Po pierwsze, ci, którzy jeszcze się łudzili, że najgorsze może nie nadejść, po publikacji protokołu z ostatniego posiedzenia FOMC, musieli przyznać, że sprawa podwyżki stóp procentowych w USA jeszcze w tym roku jest praktycznie przesądzona. Niejako potwierdzeniem tego rozumowania były dane o liczbie nowych wniosków o zasiłek dla bezrobotnych, które utrzymują niskie poziomy. Po drugie, zmartwiły nieco dane o wymianie handlowej Chin, co też odbiło się na notowaniach miedzi. Przecena, jaka pojawiła się na rynkach akcji, odcisnęła swoje piętno i na naszym parkiecie.

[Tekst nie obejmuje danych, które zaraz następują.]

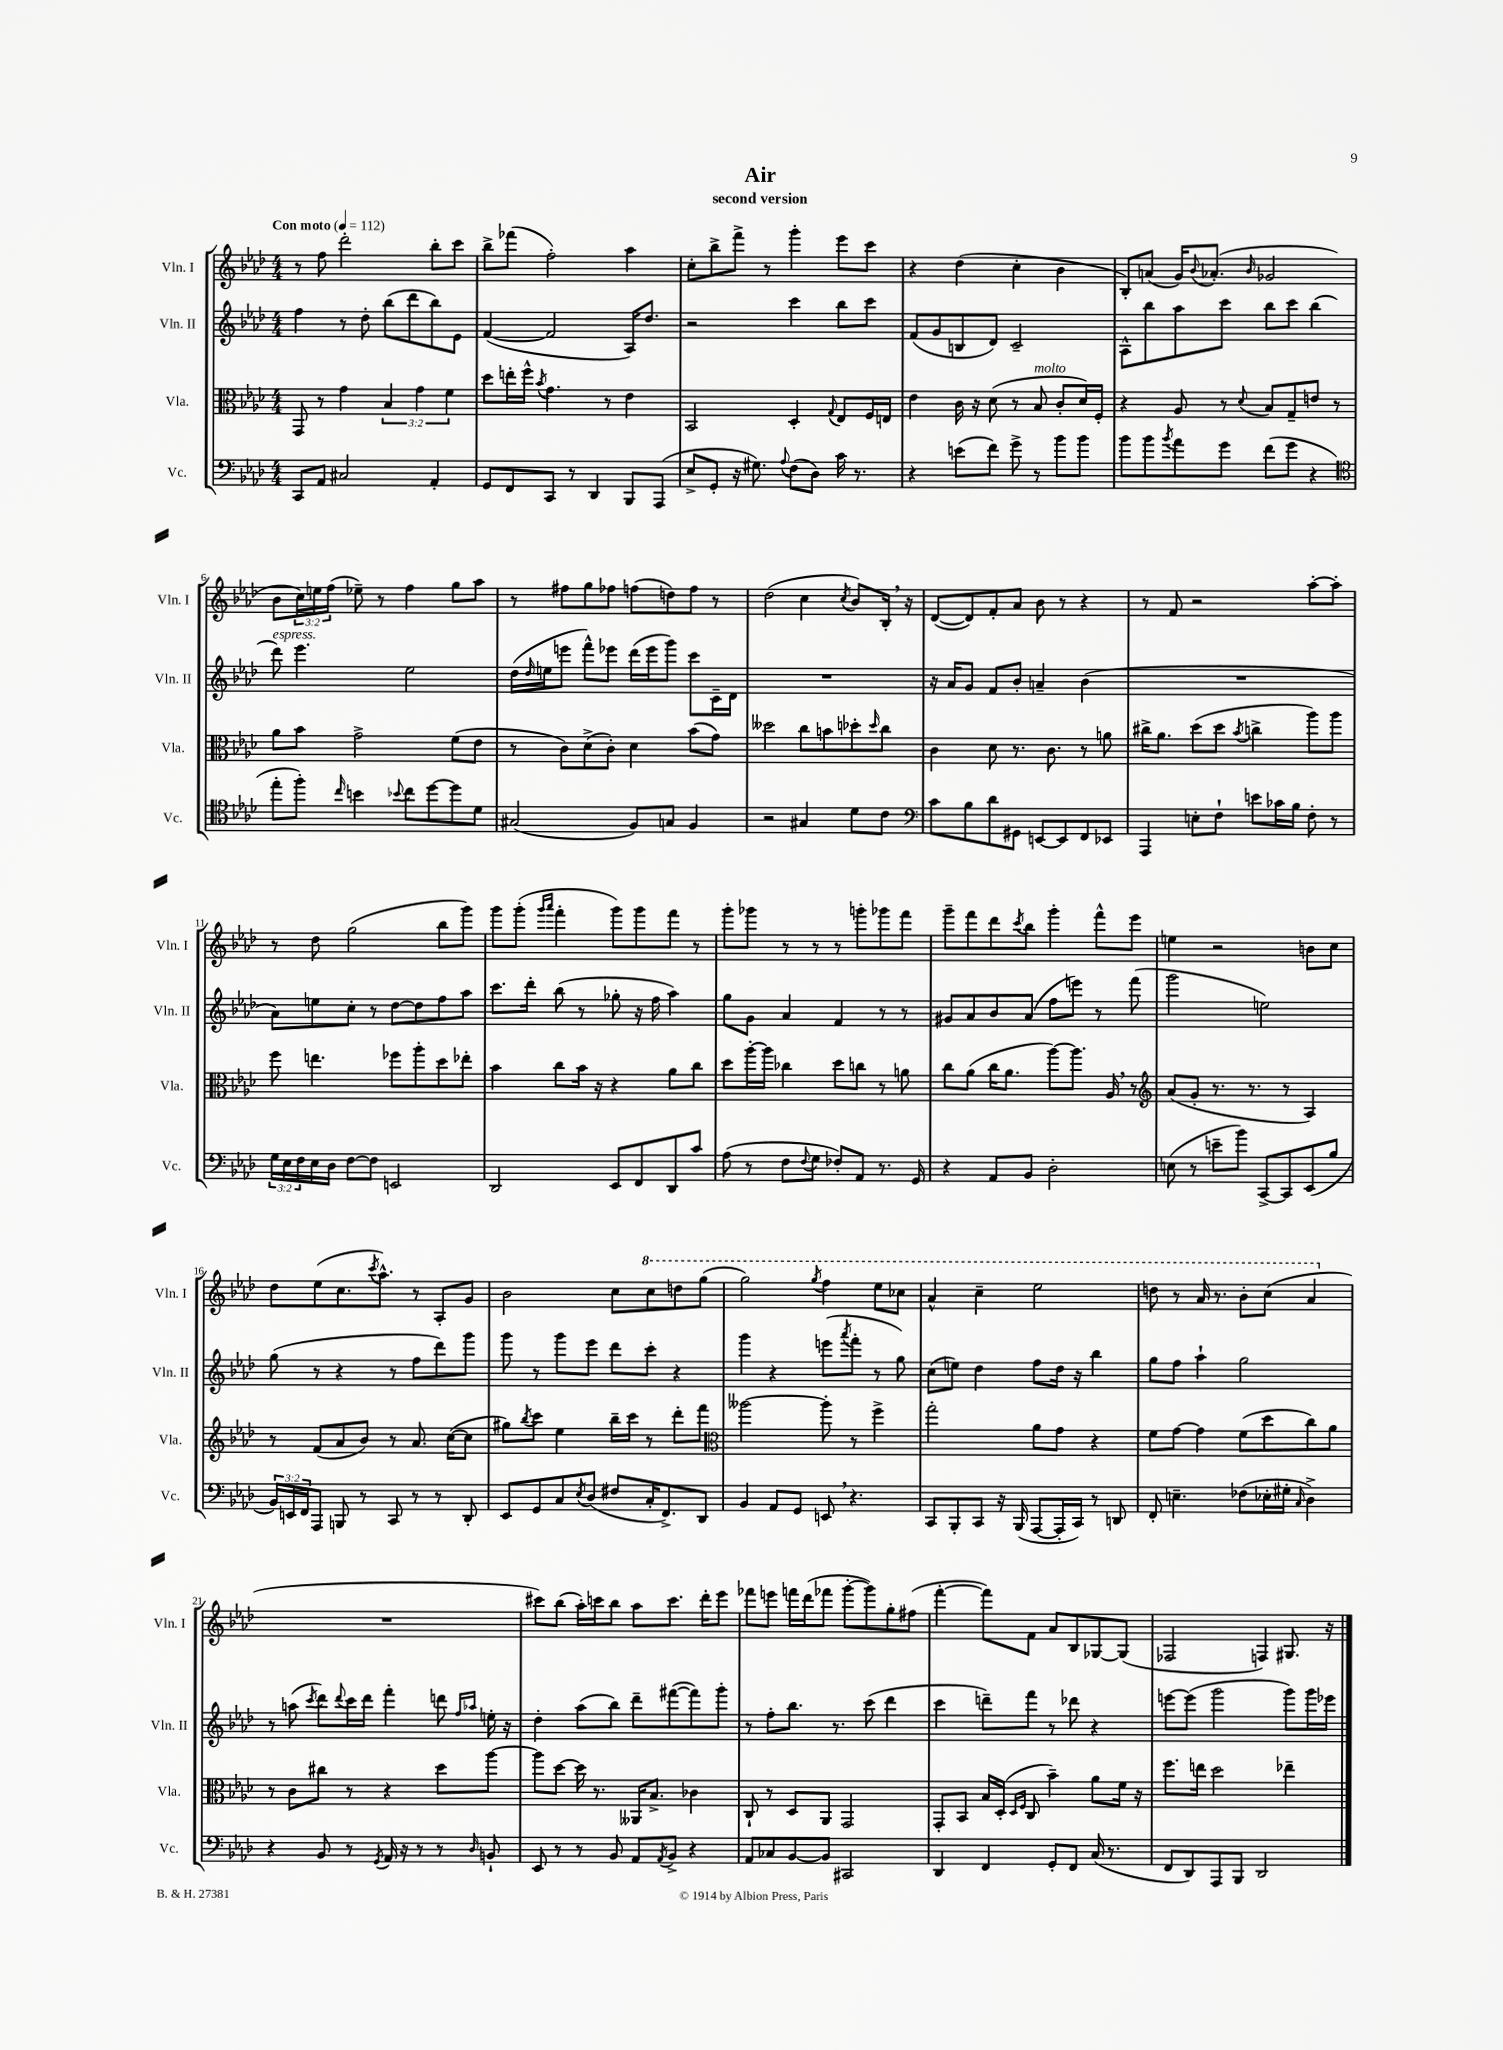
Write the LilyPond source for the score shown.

W efekcie ceny kontraktów oddaliły się od poziomu szczytu z 22 września.

Takie zachowanie rynku jest przygnębiające, ale nie oznacza to, że toniemy w pesymizmie. Wręcz przeciwnie. Zachowanie rynku nie jest wprawdzie przyjemne dla akcjonariuszy i posiadaczy długich pozycji, ale wydaje się, że potencjał ewentualnego spadku nie jest przesadnie duży. Nastroje na rynku pozostają bowiem kiepskie, a ostatnia sesja raczej podbuduje niedźwiedzi, a to okoliczności, które sprzyjają pojawieniu się zwyżki. Trzeci tydzień z rzędu mamy niewielką przewagę oczekujących na spadek głównego indeksu, co historycznie było czynnikiem sugerującym późniejsze pojawienie się wzrostu cen. Nie jest to bynajmniej automat, ale można śmiało stwierdzić. Szanse na to, że większość uczestników ankiety ma rację, są raczej niewielkie. Tym samym warto zachować spokój i nie poddawać się chwilowym zmianom sentymentu na rynkach.